The United States offers no haven for children, parents, and others needing or engaged in care, but Hirschmann’s proposed “tough love” approach would worsen the current situation. Perhaps some marginal group of childless women on the cusp of greater achievement (Hirschmann’s students?) might fare better in material terms if they “care less.” As for the wide swath of less-privileged people and those who already have children or other dependents, it’s hard to imagine how they could apply Hirschmann’s ideas. The laissez faire state leaves the poor scrambling for as much work as they can get, while also scrambling to take care of their dependents. There is little room for caring less or for earning more. And Hirschmann’s bargaining model implies that fathers will stick around to bargain rather than exiting when confronted with demands for care. Why would they?

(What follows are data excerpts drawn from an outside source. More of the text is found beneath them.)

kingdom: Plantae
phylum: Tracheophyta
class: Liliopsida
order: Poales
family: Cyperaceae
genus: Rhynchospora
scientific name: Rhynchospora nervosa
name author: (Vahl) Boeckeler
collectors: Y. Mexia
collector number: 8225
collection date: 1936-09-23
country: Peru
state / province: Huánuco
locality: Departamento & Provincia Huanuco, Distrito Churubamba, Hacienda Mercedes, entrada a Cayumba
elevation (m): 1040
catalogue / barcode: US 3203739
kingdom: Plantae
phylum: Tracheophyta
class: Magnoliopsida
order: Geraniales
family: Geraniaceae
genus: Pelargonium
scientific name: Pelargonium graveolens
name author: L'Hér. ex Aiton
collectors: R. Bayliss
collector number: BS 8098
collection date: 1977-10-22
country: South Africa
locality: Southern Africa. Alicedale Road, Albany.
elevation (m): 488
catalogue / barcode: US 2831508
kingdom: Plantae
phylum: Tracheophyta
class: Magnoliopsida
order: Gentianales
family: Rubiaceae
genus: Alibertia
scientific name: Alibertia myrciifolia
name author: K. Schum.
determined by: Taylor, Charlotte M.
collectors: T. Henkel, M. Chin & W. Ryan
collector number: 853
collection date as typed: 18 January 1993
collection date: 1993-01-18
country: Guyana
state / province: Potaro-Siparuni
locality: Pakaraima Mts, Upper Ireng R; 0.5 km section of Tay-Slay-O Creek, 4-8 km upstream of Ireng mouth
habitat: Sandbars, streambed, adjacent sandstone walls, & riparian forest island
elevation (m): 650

I take seriously the lesson of care theory that material progress isn’t necessarily the right metric for a good life. Abandoning care theory means, it seems, accepting the commodification ideal. And that, in turn, means closing our eyes to its injustices: immense economic vulnerability for parents, children, and anyone else needing or engaged in care. What are the vulnerable to do if the privileged seize their market options and care less?
Anne L. Alstott is Jacquin D. Bierman Professor of Taxation at Yale Law School, coauthor of The Stakeholder Society, and author of No Exit: What Parents Owe Their Children and What Society Owes Parents.